Reasons for Shift in Housing Occupancy - 2010s
Two insights surrounding reasons for shifts in property occupancy during the 2010s are a fundamental change in how people view renting and the change to a renewed desire to live in urban cities. Details of these insights are below.
Shift to Renting
- One of the biggest shifts in property occupancy during the 2010s is the shift from owning to renting.
- The national occupancy rate for apartment rentals was 95.8% as of the second quarter in 2019, which is the highest occupancy rate since 2001.
- May 2019 saw the highest single monthly absorption rate for apartment units at 119,605 since 2010.
- The main reason for the shift to renting is that according to Draper and Kramer President and CEO Todd Bancroft, "Renting has become mainstream during this decade... There's less of a stigma.

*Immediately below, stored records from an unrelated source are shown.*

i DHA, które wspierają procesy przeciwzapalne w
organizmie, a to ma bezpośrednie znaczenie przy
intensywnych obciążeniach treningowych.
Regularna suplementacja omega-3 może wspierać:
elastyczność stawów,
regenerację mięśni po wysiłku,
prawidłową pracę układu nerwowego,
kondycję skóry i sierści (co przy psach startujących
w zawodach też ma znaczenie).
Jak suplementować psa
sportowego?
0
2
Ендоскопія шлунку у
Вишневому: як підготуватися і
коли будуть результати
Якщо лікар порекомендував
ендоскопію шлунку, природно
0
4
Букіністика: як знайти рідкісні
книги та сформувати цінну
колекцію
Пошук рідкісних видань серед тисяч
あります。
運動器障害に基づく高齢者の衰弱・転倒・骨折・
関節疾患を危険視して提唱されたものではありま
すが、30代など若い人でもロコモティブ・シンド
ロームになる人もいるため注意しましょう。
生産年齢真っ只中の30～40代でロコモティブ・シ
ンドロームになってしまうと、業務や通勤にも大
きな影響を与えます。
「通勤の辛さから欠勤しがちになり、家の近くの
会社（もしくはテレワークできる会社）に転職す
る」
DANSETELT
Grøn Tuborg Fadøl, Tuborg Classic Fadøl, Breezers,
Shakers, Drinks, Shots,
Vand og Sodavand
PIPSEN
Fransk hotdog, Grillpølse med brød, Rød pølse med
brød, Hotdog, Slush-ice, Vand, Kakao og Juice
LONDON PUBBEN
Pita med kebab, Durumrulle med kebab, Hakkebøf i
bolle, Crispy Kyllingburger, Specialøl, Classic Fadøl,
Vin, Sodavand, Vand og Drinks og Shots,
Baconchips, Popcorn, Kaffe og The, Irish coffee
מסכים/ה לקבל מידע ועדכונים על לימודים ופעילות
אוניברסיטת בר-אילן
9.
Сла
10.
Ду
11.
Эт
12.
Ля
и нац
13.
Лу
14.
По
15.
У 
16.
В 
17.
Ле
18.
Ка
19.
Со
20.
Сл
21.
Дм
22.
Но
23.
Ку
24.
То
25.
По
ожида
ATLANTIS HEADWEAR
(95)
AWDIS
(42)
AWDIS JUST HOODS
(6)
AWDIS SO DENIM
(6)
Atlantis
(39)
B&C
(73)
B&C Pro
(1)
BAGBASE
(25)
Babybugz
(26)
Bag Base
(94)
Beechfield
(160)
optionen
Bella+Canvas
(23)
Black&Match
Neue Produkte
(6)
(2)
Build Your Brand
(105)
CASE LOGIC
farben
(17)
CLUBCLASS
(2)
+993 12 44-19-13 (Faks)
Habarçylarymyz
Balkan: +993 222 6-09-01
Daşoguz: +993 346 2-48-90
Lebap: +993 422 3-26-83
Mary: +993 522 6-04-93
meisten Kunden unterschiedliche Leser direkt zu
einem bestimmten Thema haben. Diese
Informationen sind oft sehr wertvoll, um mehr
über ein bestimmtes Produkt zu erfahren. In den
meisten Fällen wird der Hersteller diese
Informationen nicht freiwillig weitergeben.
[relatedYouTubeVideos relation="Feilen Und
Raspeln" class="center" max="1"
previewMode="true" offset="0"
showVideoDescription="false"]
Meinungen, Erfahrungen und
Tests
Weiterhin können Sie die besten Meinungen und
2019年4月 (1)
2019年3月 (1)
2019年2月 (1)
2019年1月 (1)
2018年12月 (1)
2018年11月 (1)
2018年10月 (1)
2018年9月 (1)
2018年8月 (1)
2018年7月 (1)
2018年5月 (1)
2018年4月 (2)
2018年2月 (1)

Feeling at home is now possible in an apartment. Before the recession, that [was] less true. Apartments were where you lived before buying a home. The push for homeownership was more important then."
- Additionally, the recession called into question the long-held idea that owning property as a savings vehicle and "the investment component of single-family houses has been challenged."
- Even though the shift to renting has been attributed to millennials, experts say the perception of renting has been altered for all generations, including baby boomers. Cushman & Wakefield Managing Director Todd Stofflet stated, "The idea of renting because you can't buy is gone, and not just among millennials."
- The shift to renting has spurred apartment development and in May 2019, in order to meet the demand, more than 426,000 units were under construction in the United States.
- Occupancy rates are highest in urban cities, which is a result of the shift toward renting rather than owning property.
- CBRE Global Chief Economist Richard Barkham stated, "Part of the reason for urban growth is that so much good-quality multifamily has been developed in those places, and the cities have fed on that."
- There has been a focus on developing residential areas within urban environments, which has led to more livable places in cities.
- Additionally, there has been an influx of companies moving to city cores, which has created demand for employee housing near their offices.
- Moreover, these employees are often "younger people looking to live in cities to take advantage of the entertainment, restaurants and transportation, among other amenities found there, which in turn grow as the population seeking them grows.
- Unfortunately, this shift has also led to the affordability issue, as there "isn't enough workforce housing being developed." Most of what is being developed is Class-A housing, which is more of a luxury product than the typical worker can afford.
- Marcus & Millichap National Director-National Multi Housing Group John Sebree said that much of this problem can be attributed to a "change in attitude among municipalities that has favored more expensive apartment development."
- The city cores that dominate in terms of the lowest vacancy rates are New Haven-Milford, Connecticut (1.8%); Akron, Ohio (2%); Cape Coral-Fort Myers, Florida (2.4%); San Jose-Sunnyvale-Santa Clara, California; (2.5%); Hartford-West Hartford-East Hartford, Connecticut (3.1%); Denver-Aurora-Lakewood, Colorado (3.2%); Cleveland-Elyria, Ohio (3.3%); Bridgeport-Stamford-Norwalk, Connecticut (3.5%); and Providence-Warwick, Rhode Island (3.5%).